*** Opening of Provided information ***

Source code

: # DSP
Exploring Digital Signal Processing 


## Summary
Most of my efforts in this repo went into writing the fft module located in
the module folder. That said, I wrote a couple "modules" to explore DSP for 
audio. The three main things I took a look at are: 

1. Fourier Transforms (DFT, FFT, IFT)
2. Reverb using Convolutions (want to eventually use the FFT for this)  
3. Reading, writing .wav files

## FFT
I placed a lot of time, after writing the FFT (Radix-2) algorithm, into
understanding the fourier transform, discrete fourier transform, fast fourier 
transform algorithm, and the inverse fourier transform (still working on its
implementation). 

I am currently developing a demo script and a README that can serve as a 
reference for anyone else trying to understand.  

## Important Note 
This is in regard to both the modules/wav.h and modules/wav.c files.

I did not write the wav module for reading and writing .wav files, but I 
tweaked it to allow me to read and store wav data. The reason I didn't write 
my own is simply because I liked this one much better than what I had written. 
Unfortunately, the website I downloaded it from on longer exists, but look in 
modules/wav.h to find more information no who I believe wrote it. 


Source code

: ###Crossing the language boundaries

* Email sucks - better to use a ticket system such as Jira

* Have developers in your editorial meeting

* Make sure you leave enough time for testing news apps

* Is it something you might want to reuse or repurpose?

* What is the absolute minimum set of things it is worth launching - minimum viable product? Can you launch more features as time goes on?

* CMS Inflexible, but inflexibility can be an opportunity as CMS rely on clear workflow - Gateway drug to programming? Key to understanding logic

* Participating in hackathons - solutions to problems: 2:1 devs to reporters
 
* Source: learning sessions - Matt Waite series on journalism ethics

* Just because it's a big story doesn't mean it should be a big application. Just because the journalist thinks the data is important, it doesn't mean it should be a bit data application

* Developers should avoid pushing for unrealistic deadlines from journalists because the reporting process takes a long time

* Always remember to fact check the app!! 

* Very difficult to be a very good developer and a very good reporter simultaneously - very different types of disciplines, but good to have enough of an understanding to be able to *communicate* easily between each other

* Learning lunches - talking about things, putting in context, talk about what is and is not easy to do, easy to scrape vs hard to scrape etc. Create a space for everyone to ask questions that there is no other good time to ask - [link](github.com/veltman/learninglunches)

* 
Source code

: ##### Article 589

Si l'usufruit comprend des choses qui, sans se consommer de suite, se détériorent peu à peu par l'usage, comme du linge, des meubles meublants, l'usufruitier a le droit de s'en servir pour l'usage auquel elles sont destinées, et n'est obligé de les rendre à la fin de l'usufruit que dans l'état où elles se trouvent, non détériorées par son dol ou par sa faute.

*** Close of Provided information ***

» Activity: The data should be transcribed exactly, line for line.

» Written answer:
Source code

: # DSP
Exploring Digital Signal Processing 


## Summary
Most of my efforts in this repo went into writing the fft module located in
the module folder. That said, I wrote a couple "modules" to explore DSP for 
audio. The three main things I took a look at are: 

1. Fourier Transforms (DFT, FFT, IFT)
2. Reverb using Convolutions (want to eventually use the FFT for this)  
3. Reading, writing .wav files

## FFT
I placed a lot of time, after writing the FFT (Radix-2) algorithm, into
understanding the fourier transform, discrete fourier transform, fast fourier 
transform algorithm, and the inverse fourier transform (still working on its
implementation). 

I am currently developing a demo script and a README that can serve as a 
reference for anyone else trying to understand.  

## Important Note 
This is in regard to both the modules/wav.h and modules/wav.c files.

I did not write the wav module for reading and writing .wav files, but I 
tweaked it to allow me to read and store wav data. The reason I didn't write 
my own is simply because I liked this one much better than what I had written. 
Unfortunately, the website I downloaded it from on longer exists, but look in 
modules/wav.h to find more information no who I believe wrote it. 


Source code

: ###Crossing the language boundaries

* Email sucks - better to use a ticket system such as Jira

* Have developers in your editorial meeting

* Make sure you leave enough time for testing news apps

* Is it something you might want to reuse or repurpose?

* What is the absolute minimum set of things it is worth launching - minimum viable product? Can you launch more features as time goes on?

* CMS Inflexible, but inflexibility can be an opportunity as CMS rely on clear workflow - Gateway drug to programming? Key to understanding logic

* Participating in hackathons - solutions to problems: 2:1 devs to reporters
 
* Source: learning sessions - Matt Waite series on journalism ethics

* Just because it's a big story doesn't mean it should be a big application. Just because the journalist thinks the data is important, it doesn't mean it should be a bit data application

* Developers should avoid pushing for unrealistic deadlines from journalists because the reporting process takes a long time

* Always remember to fact check the app!! 

* Very difficult to be a very good developer and a very good reporter simultaneously - very different types of disciplines, but good to have enough of an understanding to be able to *communicate* easily between each other

* Learning lunches - talking about things, putting in context, talk about what is and is not easy to do, easy to scrape vs hard to scrape etc. Create a space for everyone to ask questions that there is no other good time to ask - [link](github.com/veltman/learninglunches)

* 
Source code

: ##### Article 589

Si l'usufruit comprend des choses qui, sans se consommer de suite, se détériorent peu à peu par l'usage, comme du linge, des meubles meublants, l'usufruitier a le droit de s'en servir pour l'usage auquel elles sont destinées, et n'est obligé de les rendre à la fin de l'usufruit que dans l'état où elles se trouvent, non détériorées par son dol ou par sa faute.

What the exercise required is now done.